Lesetext
Arbeitgeber fürchten Zulauf
Die Gewerkschaften in Berlin und Brandenburg melden "so viele neue Mitglieder wie seit Jahren nicht mehr". Einige Arbeitgeber befürchten nun noch härtere Arbeitskämpfe. Von Jonas Wintermantel
Bahnstreik, Flughafenstreik, ÖPNV-Streik: Die Arbeitskämpfe sind nicht zu übersehen und zu überhören. Das liegt einerseits an den derzeit in vielen Gewerken auslaufenden Tarifverträgen, andererseits an einer hohen Streikbereitschaft bei den Gewerkschaften.
Und: Immer mehr Menschen in Berlin und Brandenburg engagieren sich selbst und treten einer Gewerkschaft bei. Damit wird ein Abwärtstrend der letzten Jahre bei den meisten Gewerkschaften gebrochen.
Zum Beispiel bei der IG Metall. Laut dem Landesverband Berlin-Brandenburg-Sachsen seien es hier im Jahr 2023 deutlich über 10.000 Neuzugänge gewesen. "So viele wie seit zehn Jahren nicht", sagte ein Sprecher dem rbb. Die Zahl der betrieblichen Mitglieder - also in Betrieben, die bereits tarifgebunden sind - sei demnach bis Ende Dezember 2023 um über 2.000 auf knapp 104.000 gestiegen.
Außerdem konnte die Gesamtzahl der betrieblichen und nicht-betrieblichen Mitglieder zum ersten Mal seit vielen Jahren stabil gehalten werden – trotz der demographischen Entwicklung, Todesfällen und rentenbedingten Austritten. Die IG Metall vertritt unter anderem die Beschäftigten in der Metall-, Elektro und Stahlindustrie.
Auch die Dienstleistungsgewerkschaft Verdi verzeichnet bundesweit mehr Mitglieder. In Berlin und Brandenburg betrug das Wachstum 2023 1,63 Prozent. In den Corona-Jahren 2020 bis 2022 hatte die Gewerkschaft noch 4 Prozent an Mitgliedern verloren. Deutschlandweit registrierte Verdi mit rund 193.000 Neuzugängen den nach eigenen Angaben größten Mitgliederzuwachs seit ihrer Gründung im Jahr 2001.

Arbeitsaufträge
(A) Geben Sie aus dem Artikel über den Gewerkschaftszulauf den Abschnitt wortgetreu wieder, der mit den Worten „Arbeitgeber fürchten Zulauf“ einsetzt und nach den Worten „meisten Gewerkschaften gebrochen.“ endet.
(B) Nennen Sie sämtliche Streiks, die der Artikel über den Gewerkschaftszulauf zu Beginn des ersten Absatzes nach der Einleitung aufzählt.

Gespeicherte Einträge
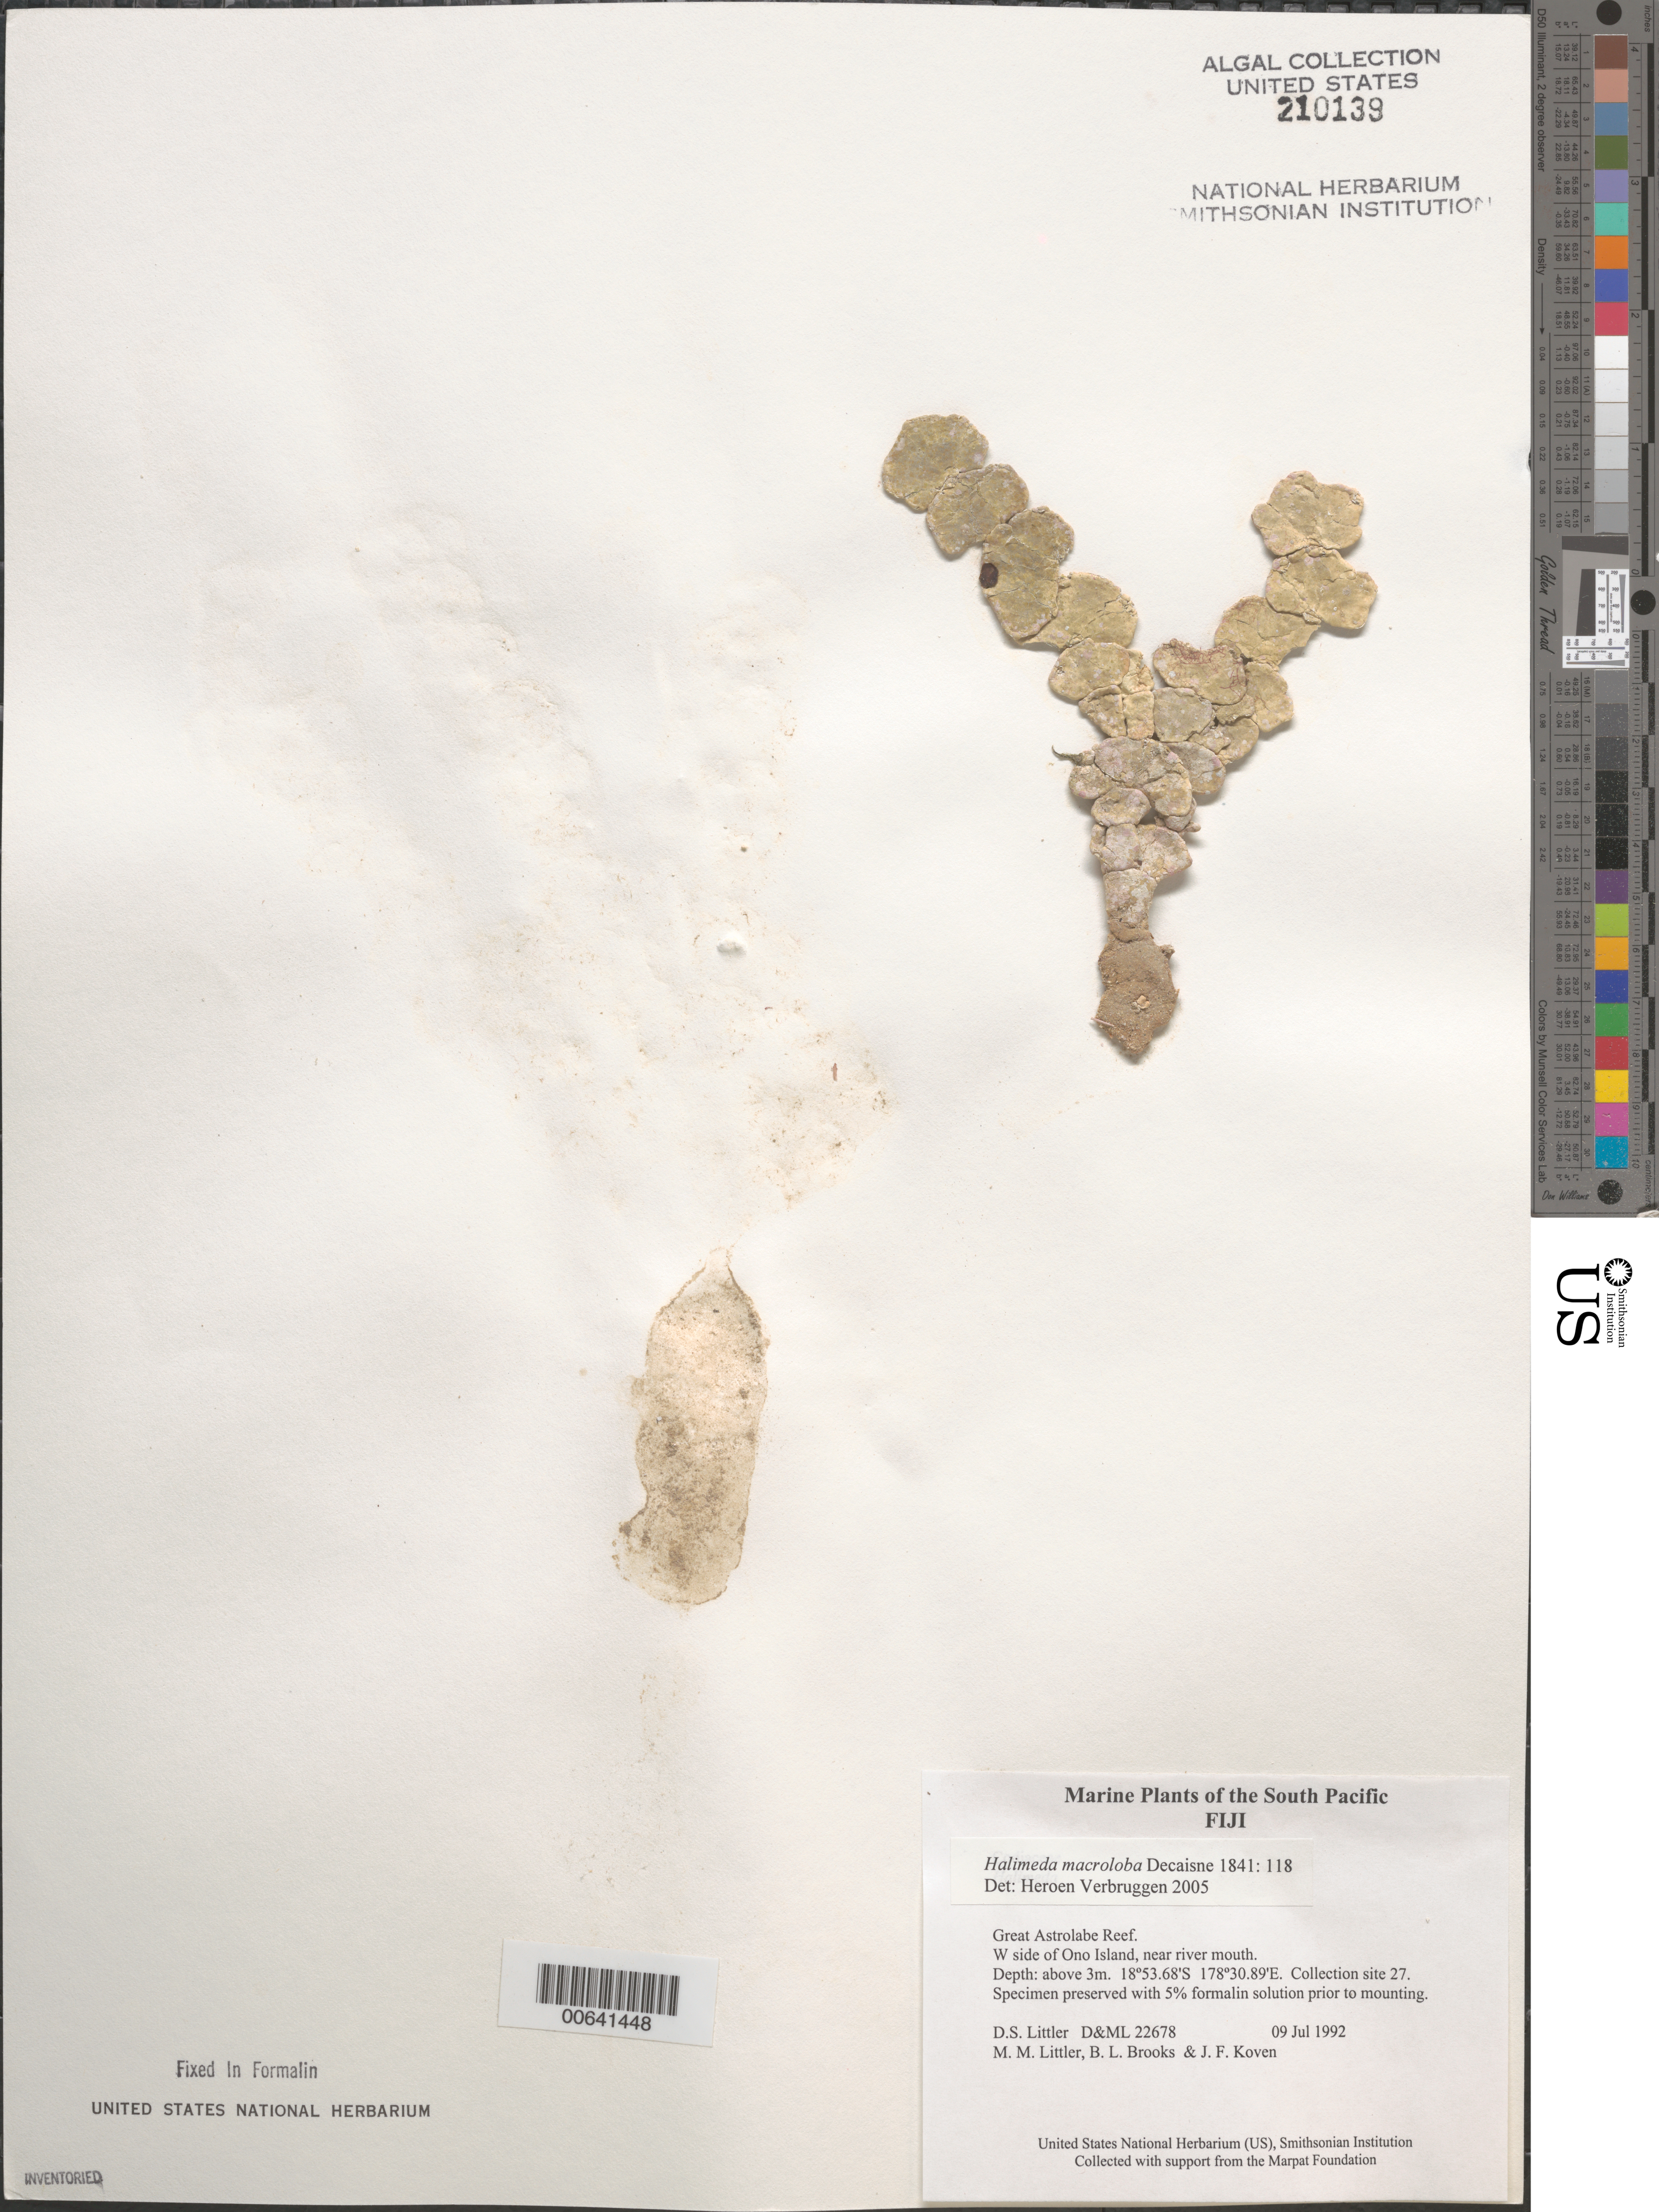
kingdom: Plantae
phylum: Chlorophyta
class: Ulvophyceae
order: Bryopsidales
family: Halimedaceae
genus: Halimeda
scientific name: Halimeda macroloba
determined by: Verbruggen, H.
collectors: D. S. Littler, M. M. Littler, B. Brooks & J. Koven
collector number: D&ML 22678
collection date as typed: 09 Jul 1992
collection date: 1992-07-09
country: Fiji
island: Ono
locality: Great Astrolabe Reef, west side of island, near river mouth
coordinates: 18 53.68'S, 178 30.89'E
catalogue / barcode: US 210139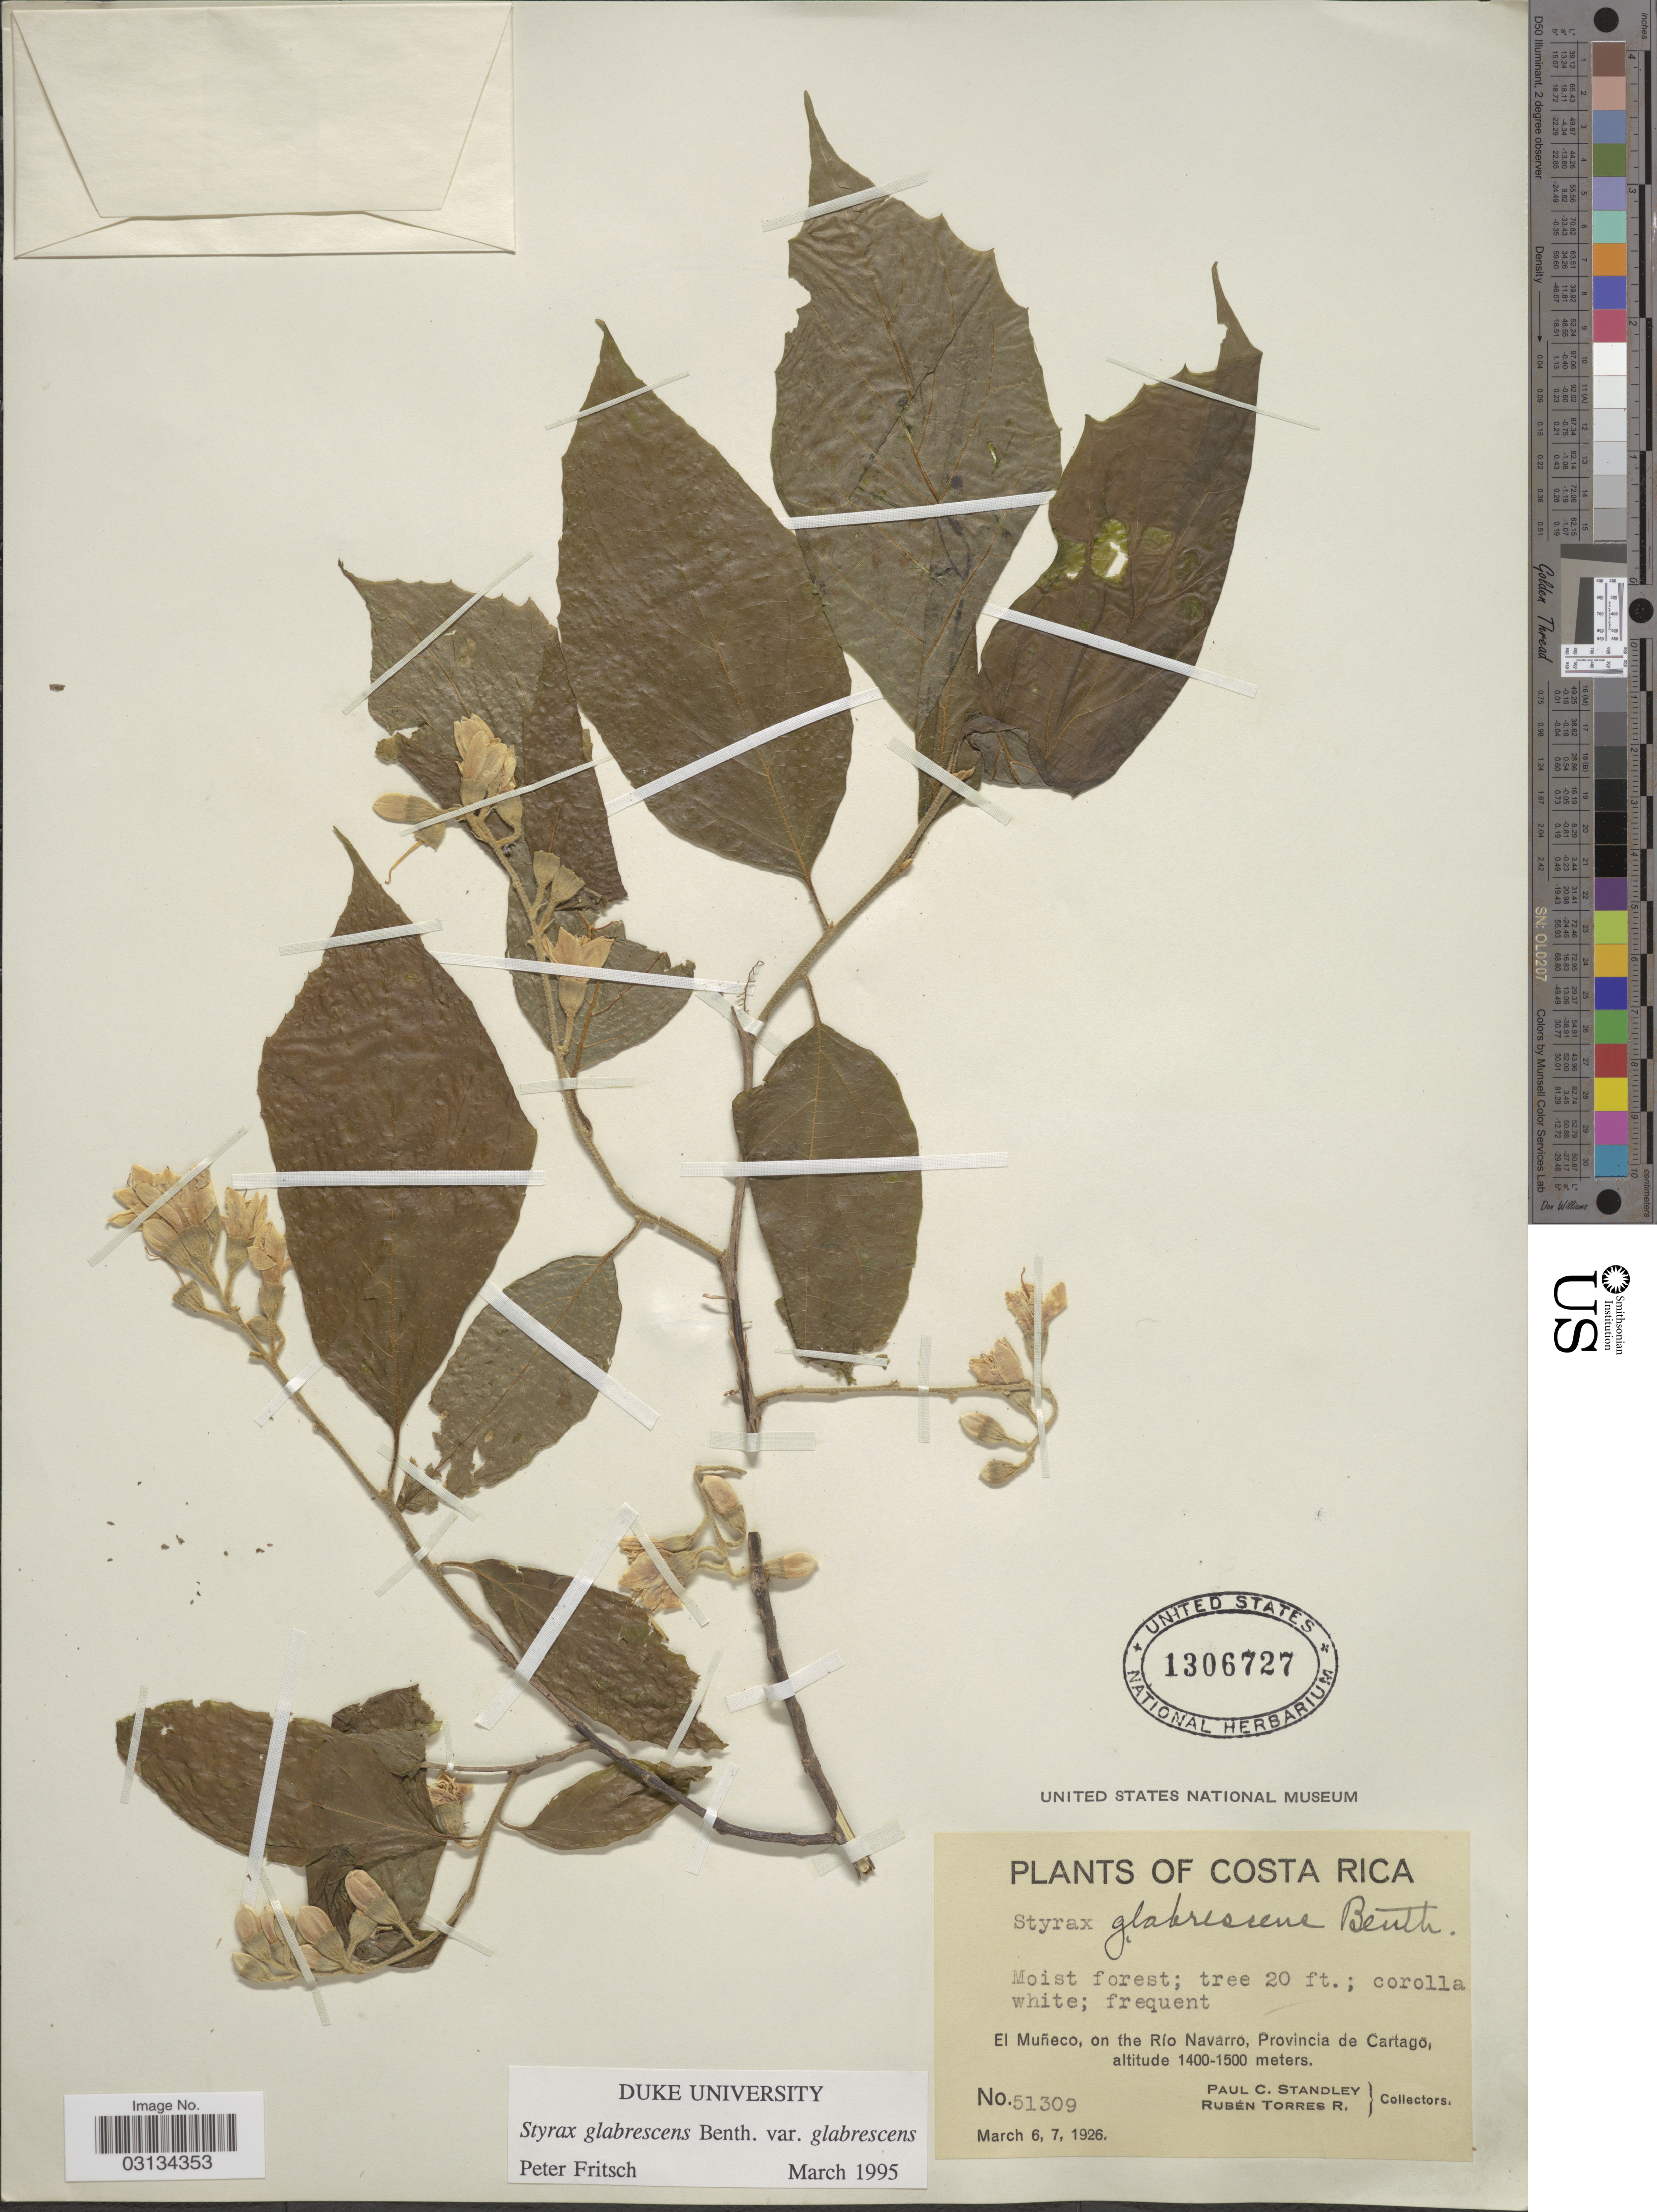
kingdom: Plantae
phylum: Tracheophyta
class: Magnoliopsida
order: Ericales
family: Styracaceae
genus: Styrax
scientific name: Styrax glabrescens Benth. var. glabrescens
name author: Benth.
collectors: P. C. Standley & R. Torres Rojas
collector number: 51309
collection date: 1926-03-06/1926-03-07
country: Costa Rica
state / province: Cartago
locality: El Muñeco, on the Río Navarro, Provincia de Cartago.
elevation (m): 1400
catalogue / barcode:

Lösungen der Aufgaben
(A)
Arbeitgeber fürchten Zulauf
Die Gewerkschaften in Berlin und Brandenburg melden "so viele neue Mitglieder wie seit Jahren nicht mehr". Einige Arbeitgeber befürchten nun noch härtere Arbeitskämpfe. Von Jonas Wintermantel
Bahnstreik, Flughafenstreik, ÖPNV-Streik: Die Arbeitskämpfe sind nicht zu übersehen und zu überhören. Das liegt einerseits an den derzeit in vielen Gewerken auslaufenden Tarifverträgen, andererseits an einer hohen Streikbereitschaft bei den Gewerkschaften.
Und: Immer mehr Menschen in Berlin und Brandenburg engagieren sich selbst und treten einer Gewerkschaft bei. Damit wird ein Abwärtstrend der letzten Jahre bei den meisten Gewerkschaften gebrochen.

(B) Bahnstreik, Flughafenstreik, ÖPNV-Streik